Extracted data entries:
--

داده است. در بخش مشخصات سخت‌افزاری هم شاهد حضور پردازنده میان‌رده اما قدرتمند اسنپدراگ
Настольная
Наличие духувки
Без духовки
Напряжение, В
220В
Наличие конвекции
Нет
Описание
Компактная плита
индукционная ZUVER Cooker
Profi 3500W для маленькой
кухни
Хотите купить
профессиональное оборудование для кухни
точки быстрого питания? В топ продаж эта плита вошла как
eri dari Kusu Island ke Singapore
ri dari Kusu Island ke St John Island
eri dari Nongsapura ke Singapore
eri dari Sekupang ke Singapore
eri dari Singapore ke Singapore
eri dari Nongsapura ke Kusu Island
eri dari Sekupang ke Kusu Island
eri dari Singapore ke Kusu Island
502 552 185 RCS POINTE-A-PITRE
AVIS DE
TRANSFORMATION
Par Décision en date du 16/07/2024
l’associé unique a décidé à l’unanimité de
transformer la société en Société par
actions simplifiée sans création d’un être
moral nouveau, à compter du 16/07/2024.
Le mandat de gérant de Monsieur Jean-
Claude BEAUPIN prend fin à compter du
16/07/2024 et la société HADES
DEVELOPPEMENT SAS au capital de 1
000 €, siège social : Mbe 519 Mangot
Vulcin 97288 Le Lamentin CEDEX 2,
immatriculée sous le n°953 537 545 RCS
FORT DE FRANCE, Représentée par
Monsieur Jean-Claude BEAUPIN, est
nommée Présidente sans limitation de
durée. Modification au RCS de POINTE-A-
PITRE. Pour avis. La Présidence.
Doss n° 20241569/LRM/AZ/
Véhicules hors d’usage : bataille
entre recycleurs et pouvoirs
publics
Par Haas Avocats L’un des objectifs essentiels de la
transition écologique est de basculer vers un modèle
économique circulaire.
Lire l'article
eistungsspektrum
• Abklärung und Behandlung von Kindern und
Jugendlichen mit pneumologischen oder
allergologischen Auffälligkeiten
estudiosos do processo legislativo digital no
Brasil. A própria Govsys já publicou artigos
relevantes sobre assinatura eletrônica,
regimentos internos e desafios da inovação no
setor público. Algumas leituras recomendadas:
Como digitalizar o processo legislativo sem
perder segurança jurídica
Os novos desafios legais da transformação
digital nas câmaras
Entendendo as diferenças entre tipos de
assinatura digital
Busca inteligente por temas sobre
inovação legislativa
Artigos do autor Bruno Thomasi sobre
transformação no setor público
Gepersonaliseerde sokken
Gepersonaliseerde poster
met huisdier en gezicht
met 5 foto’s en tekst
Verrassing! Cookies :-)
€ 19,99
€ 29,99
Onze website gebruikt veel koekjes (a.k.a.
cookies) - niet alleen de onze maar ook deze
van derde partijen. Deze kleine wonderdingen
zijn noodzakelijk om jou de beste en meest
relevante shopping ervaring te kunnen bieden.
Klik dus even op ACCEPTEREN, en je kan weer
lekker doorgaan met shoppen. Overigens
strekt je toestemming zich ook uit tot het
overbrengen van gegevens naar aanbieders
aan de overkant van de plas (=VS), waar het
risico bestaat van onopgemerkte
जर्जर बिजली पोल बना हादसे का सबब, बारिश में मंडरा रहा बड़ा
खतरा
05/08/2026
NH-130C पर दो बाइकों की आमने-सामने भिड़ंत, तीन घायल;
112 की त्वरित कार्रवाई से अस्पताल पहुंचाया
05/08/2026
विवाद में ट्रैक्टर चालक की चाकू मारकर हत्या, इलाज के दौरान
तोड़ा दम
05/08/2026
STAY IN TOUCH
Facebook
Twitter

--

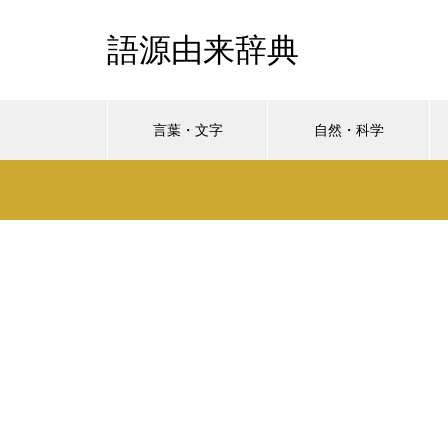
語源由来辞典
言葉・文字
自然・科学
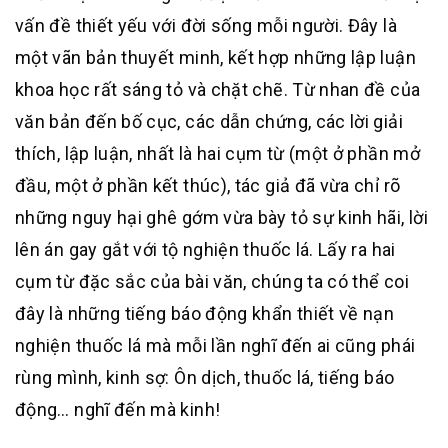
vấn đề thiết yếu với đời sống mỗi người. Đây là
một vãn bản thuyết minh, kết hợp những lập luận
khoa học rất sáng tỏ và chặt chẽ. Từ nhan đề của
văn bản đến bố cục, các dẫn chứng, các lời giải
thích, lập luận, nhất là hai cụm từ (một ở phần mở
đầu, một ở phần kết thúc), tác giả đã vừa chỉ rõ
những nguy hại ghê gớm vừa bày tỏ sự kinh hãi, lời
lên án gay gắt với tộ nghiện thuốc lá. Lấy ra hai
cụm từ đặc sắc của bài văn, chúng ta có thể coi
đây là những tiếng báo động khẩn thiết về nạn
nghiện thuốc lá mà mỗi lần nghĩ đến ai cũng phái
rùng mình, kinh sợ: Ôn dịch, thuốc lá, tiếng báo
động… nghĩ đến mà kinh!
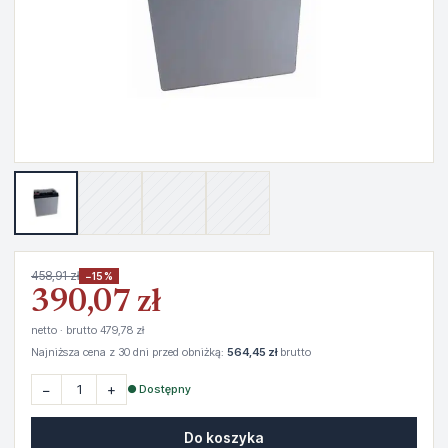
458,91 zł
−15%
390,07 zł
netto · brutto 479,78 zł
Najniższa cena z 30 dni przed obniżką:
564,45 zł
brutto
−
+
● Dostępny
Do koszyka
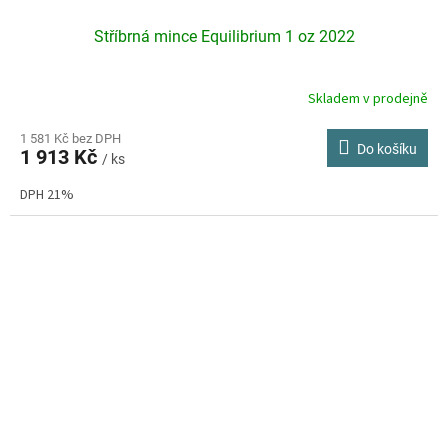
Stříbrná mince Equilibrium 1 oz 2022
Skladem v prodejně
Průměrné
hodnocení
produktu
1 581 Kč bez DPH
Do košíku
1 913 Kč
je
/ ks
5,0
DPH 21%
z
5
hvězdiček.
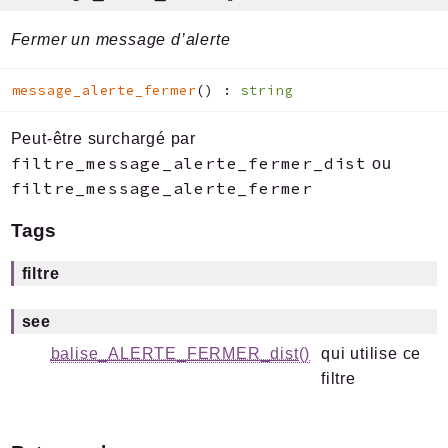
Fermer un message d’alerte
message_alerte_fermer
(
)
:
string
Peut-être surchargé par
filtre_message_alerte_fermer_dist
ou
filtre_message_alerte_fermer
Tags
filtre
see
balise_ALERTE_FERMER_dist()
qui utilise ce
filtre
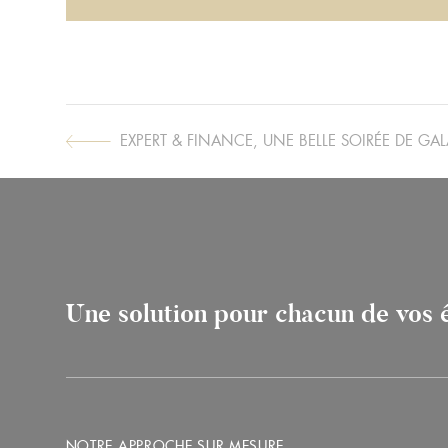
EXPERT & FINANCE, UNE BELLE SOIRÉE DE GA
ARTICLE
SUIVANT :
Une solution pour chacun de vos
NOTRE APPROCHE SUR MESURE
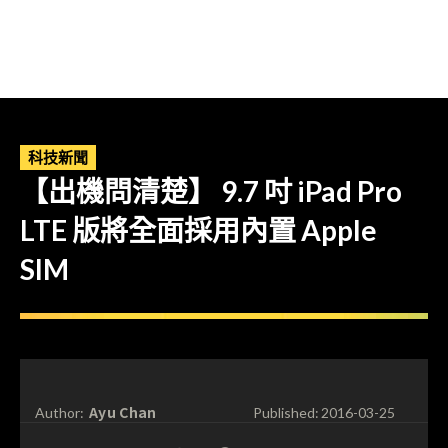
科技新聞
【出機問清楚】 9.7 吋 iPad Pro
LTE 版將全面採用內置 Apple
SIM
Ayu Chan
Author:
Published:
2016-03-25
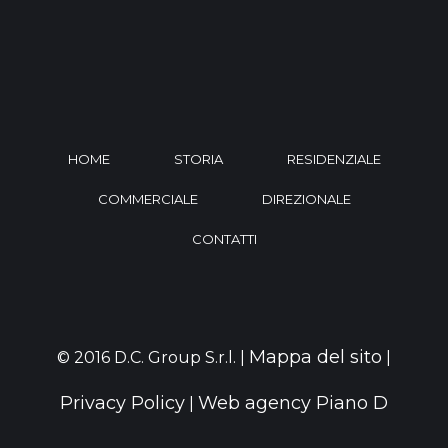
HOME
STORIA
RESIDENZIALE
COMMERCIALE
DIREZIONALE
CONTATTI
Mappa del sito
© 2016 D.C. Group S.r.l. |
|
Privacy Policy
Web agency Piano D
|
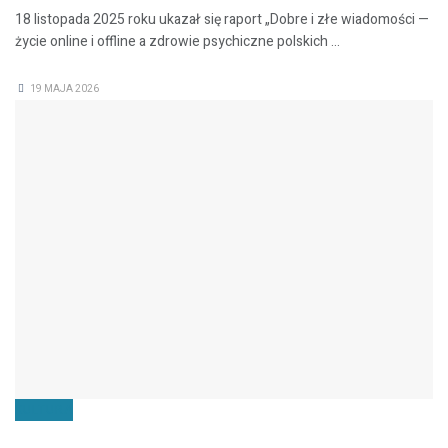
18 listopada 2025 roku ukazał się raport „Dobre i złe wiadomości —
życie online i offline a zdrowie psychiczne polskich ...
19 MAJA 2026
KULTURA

--

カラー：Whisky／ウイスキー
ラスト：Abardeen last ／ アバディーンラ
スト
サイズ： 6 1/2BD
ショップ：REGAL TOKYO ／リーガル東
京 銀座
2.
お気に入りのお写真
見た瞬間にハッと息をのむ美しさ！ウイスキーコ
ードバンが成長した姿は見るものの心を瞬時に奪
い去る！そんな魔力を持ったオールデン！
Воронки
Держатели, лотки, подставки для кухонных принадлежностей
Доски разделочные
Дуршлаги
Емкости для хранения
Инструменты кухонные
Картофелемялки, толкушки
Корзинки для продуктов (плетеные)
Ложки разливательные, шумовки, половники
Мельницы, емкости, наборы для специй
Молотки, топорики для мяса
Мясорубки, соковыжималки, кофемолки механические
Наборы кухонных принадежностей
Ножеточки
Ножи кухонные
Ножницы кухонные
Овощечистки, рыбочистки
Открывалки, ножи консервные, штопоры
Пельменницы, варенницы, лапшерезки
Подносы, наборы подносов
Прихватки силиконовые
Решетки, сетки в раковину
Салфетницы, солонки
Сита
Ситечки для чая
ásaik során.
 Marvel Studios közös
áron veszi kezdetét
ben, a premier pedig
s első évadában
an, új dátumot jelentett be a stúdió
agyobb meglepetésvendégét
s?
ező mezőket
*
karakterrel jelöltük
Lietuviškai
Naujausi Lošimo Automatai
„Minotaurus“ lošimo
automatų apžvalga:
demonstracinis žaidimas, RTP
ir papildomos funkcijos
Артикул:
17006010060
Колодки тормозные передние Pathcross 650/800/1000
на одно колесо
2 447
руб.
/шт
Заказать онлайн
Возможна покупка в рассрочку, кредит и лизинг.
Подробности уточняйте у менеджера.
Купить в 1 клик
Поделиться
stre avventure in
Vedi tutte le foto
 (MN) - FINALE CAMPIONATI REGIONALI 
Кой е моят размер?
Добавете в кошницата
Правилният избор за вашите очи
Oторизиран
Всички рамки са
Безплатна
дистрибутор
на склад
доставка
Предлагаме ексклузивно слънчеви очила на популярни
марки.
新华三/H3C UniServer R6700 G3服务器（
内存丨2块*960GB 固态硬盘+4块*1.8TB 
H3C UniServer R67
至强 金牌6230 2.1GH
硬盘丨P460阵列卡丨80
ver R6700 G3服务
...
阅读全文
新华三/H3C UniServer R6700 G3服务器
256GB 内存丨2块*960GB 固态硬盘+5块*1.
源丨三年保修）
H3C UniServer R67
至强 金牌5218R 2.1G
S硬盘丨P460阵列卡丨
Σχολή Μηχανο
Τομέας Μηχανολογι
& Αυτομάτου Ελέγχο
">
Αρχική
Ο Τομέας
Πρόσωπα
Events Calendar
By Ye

--

Instructions for the task: Given the records above, reproduce precisely and only the lines between the line holding "l’associé unique a décidé à l’unanimité de" and the line holding "Artigos do autor Bruno Thomasi sobre", inclusive.

Written answer:
l’associé unique a décidé à l’unanimité de
transformer la société en Société par
actions simplifiée sans création d’un être
moral nouveau, à compter du 16/07/2024.
Le mandat de gérant de Monsieur Jean-
Claude BEAUPIN prend fin à compter du
16/07/2024 et la société HADES
DEVELOPPEMENT SAS au capital de 1
000 €, siège social : Mbe 519 Mangot
Vulcin 97288 Le Lamentin CEDEX 2,
immatriculée sous le n°953 537 545 RCS
FORT DE FRANCE, Représentée par
Monsieur Jean-Claude BEAUPIN, est
nommée Présidente sans limitation de
durée. Modification au RCS de POINTE-A-
PITRE. Pour avis. La Présidence.
Doss n° 20241569/LRM/AZ/
Véhicules hors d’usage : bataille
entre recycleurs et pouvoirs
publics
Par Haas Avocats L’un des objectifs essentiels de la
transition écologique est de basculer vers un modèle
économique circulaire.
Lire l'article
eistungsspektrum
• Abklärung und Behandlung von Kindern und
Jugendlichen mit pneumologischen oder
allergologischen Auffälligkeiten
estudiosos do processo legislativo digital no
Brasil. A própria Govsys já publicou artigos
relevantes sobre assinatura eletrônica,
regimentos internos e desafios da inovação no
setor público. Algumas leituras recomendadas:
Como digitalizar o processo legislativo sem
perder segurança jurídica
Os novos desafios legais da transformação
digital nas câmaras
Entendendo as diferenças entre tipos de
assinatura digital
Busca inteligente por temas sobre
inovação legislativa
Artigos do autor Bruno Thomasi sobre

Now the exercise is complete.